**WORK REQUEST:** Retype every line of the material below, omitting the pictures.

Extracted page text data
--

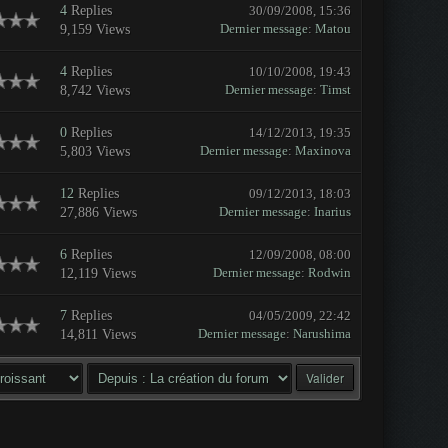
4
Replies
30/09/2008, 15:36
Dernier message
:
Matou
9,159 Views
4
Replies
10/10/2008, 19:43
Dernier message
:
Timst
8,742 Views
0
Replies
14/12/2013, 19:35
Dernier message
:
Maxinova
5,803 Views
12
Replies
09/12/2013, 18:03
Dernier message
:
Inarius
27,886 Views
6
Replies
12/09/2008, 08:00
Dernier message
:
Rodwin
12,119 Views
7
Replies
04/05/2009, 22:42
Dernier message
:
Narushima
14,811 Views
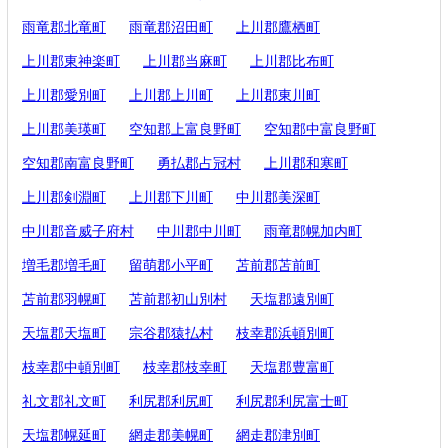
雨竜郡北竜町
雨竜郡沼田町
上川郡鷹栖町
上川郡東神楽町
上川郡当麻町
上川郡比布町
上川郡愛別町
上川郡上川町
上川郡東川町
上川郡美瑛町
空知郡上富良野町
空知郡中富良野町
空知郡南富良野町
勇払郡占冠村
上川郡和寒町
上川郡剣淵町
上川郡下川町
中川郡美深町
中川郡音威子府村
中川郡中川町
雨竜郡幌加内町
増毛郡増毛町
留萌郡小平町
苫前郡苫前町
苫前郡羽幌町
苫前郡初山別村
天塩郡遠別町
天塩郡天塩町
宗谷郡猿払村
枝幸郡浜頓別町
枝幸郡中頓別町
枝幸郡枝幸町
天塩郡豊富町
礼文郡礼文町
利尻郡利尻町
利尻郡利尻富士町
天塩郡幌延町
網走郡美幌町
網走郡津別町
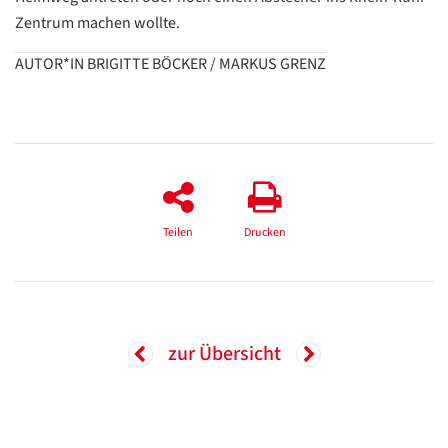
Zentrum machen wollte.
Google
AUTOR*IN BRIGITTE BÖCKER / MARKUS GRENZ
Datenschutzerklärung
Übersetzen
/
Translate
ZURÜCK
ZURÜCK
Teilen
Drucken
zur Übersicht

--

**FINISHED EXERCISE:**
4
Replies
30/09/2008, 15:36
Dernier message
:
Matou
9,159 Views
4
Replies
10/10/2008, 19:43
Dernier message
:
Timst
8,742 Views
0
Replies
14/12/2013, 19:35
Dernier message
:
Maxinova
5,803 Views
12
Replies
09/12/2013, 18:03
Dernier message
:
Inarius
27,886 Views
6
Replies
12/09/2008, 08:00
Dernier message
:
Rodwin
12,119 Views
7
Replies
04/05/2009, 22:42
Dernier message
:
Narushima
14,811 Views
雨竜郡北竜町
雨竜郡沼田町
上川郡鷹栖町
上川郡東神楽町
上川郡当麻町
上川郡比布町
上川郡愛別町
上川郡上川町
上川郡東川町
上川郡美瑛町
空知郡上富良野町
空知郡中富良野町
空知郡南富良野町
勇払郡占冠村
上川郡和寒町
上川郡剣淵町
上川郡下川町
中川郡美深町
中川郡音威子府村
中川郡中川町
雨竜郡幌加内町
増毛郡増毛町
留萌郡小平町
苫前郡苫前町
苫前郡羽幌町
苫前郡初山別村
天塩郡遠別町
天塩郡天塩町
宗谷郡猿払村
枝幸郡浜頓別町
枝幸郡中頓別町
枝幸郡枝幸町
天塩郡豊富町
礼文郡礼文町
利尻郡利尻町
利尻郡利尻富士町
天塩郡幌延町
網走郡美幌町
網走郡津別町
Zentrum machen wollte.
Google
AUTOR*IN BRIGITTE BÖCKER / MARKUS GRENZ
Datenschutzerklärung
Übersetzen
/
Translate
ZURÜCK
ZURÜCK
Teilen
Drucken
zur Übersicht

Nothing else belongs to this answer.